Thursday

If We'd Had a Few Men Like That in Guadalcanal...

Ha ha, looks like ol’ Donna is back again. I went out this morning and there she was, sitting on the front lawn as if she had a perfect right to be there. I don’t know why I call her Donna---giving a name to a small bag of trash probably doesn’t make a lick of sense, but anything that keeps coming back again and again seems like a friend after a while. That’s certainly no ordinary white plastic sack of apple cores, cereal boxes, soup cans, and old Clorox wipes anymore.

Nope, I don’t why Donna keeps coming back no matter how many times I set her in the trash can and take her down to the curb. The first time it happened, not even a day went by before I stepped out the door to look down and see her there sitting on my WORLD’S BEST GRANDPA welcome mat. Nowadays, it can be up to two weeks before she mysteriously plops herself down on the lawn or beside the mailbox. Some things in this life just don’t want to pass on to their last end without a fight, I guess. I thought I have might put something in the bag that the trash men didn’t like, but they’ve never even opened it. I asked one of them about it, and he told me he’d had a similar experience many moons ago. It took him thirteen tries to get rid of a bucket of recyclables. At his wit’s end he called the police, who took the stuff away even as he stood there with a small tear in his eye---he’d become real attached to Ol’ Harold, and couldn’t say why of course.
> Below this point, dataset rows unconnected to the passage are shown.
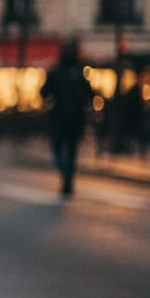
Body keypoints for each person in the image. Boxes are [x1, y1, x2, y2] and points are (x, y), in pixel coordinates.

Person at [40, 40, 95, 198]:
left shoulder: (55, 71)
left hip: (58, 118)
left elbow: (43, 92)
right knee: (71, 151)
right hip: (77, 119)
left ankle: (65, 175)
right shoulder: (80, 72)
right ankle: (68, 180)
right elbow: (90, 94)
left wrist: (49, 102)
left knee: (57, 150)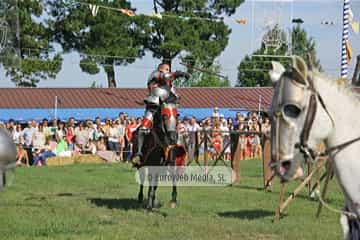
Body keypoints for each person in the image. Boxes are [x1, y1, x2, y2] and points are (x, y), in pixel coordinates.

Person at [132, 63, 189, 165]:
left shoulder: (169, 85)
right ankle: (139, 153)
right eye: (166, 69)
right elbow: (165, 76)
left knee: (176, 129)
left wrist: (177, 97)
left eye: (169, 69)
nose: (168, 70)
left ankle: (179, 153)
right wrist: (178, 74)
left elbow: (174, 94)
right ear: (161, 69)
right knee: (143, 129)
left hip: (167, 106)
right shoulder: (155, 74)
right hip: (154, 105)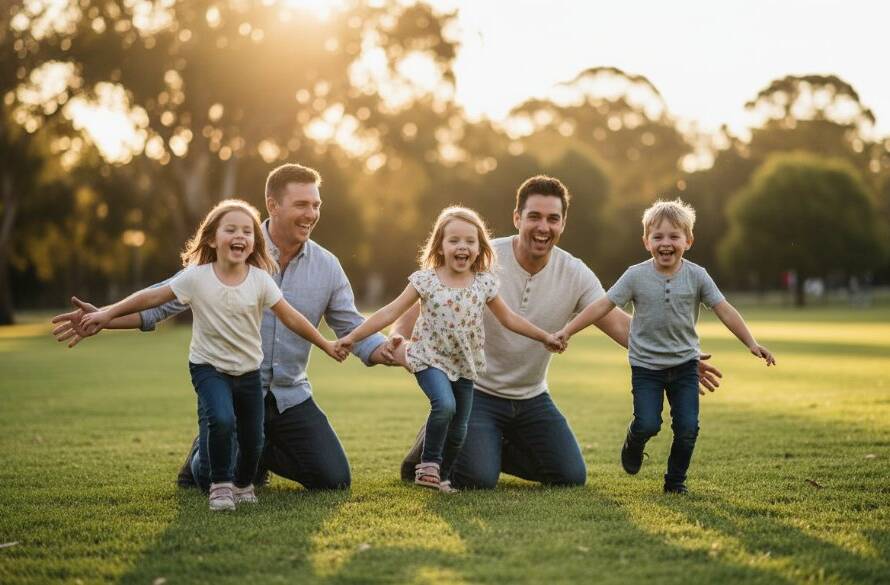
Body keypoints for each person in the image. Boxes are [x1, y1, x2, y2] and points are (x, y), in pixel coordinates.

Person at [52, 163, 397, 493]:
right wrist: (103, 317)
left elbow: (350, 323)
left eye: (316, 204)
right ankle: (207, 450)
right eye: (301, 204)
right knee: (215, 479)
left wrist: (381, 349)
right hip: (236, 391)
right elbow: (160, 304)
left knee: (333, 479)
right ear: (272, 205)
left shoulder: (327, 266)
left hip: (290, 396)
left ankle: (253, 450)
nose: (311, 214)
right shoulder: (232, 247)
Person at [394, 176, 723, 489]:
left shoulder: (575, 273)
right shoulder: (483, 257)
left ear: (563, 224)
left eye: (553, 218)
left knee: (569, 475)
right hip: (478, 392)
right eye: (534, 216)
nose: (543, 227)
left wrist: (679, 359)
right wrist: (399, 339)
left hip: (532, 397)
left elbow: (620, 323)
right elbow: (426, 294)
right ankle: (430, 451)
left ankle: (482, 444)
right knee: (479, 478)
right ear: (517, 218)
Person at [70, 199, 346, 510]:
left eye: (246, 231)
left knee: (261, 441)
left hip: (258, 379)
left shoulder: (261, 279)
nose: (239, 236)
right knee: (223, 420)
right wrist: (107, 315)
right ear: (212, 238)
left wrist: (326, 344)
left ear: (255, 241)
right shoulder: (196, 277)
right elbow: (153, 299)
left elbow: (292, 317)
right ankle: (217, 481)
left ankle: (243, 481)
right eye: (230, 230)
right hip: (210, 370)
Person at [336, 207, 563, 493]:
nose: (462, 247)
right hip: (429, 358)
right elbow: (390, 311)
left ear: (479, 247)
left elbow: (510, 319)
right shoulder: (426, 281)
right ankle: (428, 464)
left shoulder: (484, 284)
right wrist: (353, 337)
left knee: (460, 429)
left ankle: (442, 477)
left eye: (470, 241)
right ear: (440, 247)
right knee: (444, 405)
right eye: (454, 240)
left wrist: (545, 337)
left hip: (465, 363)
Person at [555, 199, 774, 494]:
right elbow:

Well, I think what I’m going to do is take Donna in tonight, put her right back in the can in the kitchen where she began, let her get one more good night in there, and then I really have to make it goodbye this time. I’m not a sentimental man by nature, but if this keeps up, soon I won’t have the heart to do what I need to do. I’m sure the neighbors won’t be too pleased to hear the sounds of a chainsaw, flamethrower, and an explosion of fifteen pounds of Grade 2 Dynacore erupting in the middle of the night, but they should maybe pay more attention to their own business, or I might start asking a few questions about some of the little moonlight shortcuts they seem to be taking sometimes with the cremations people are paying good money for.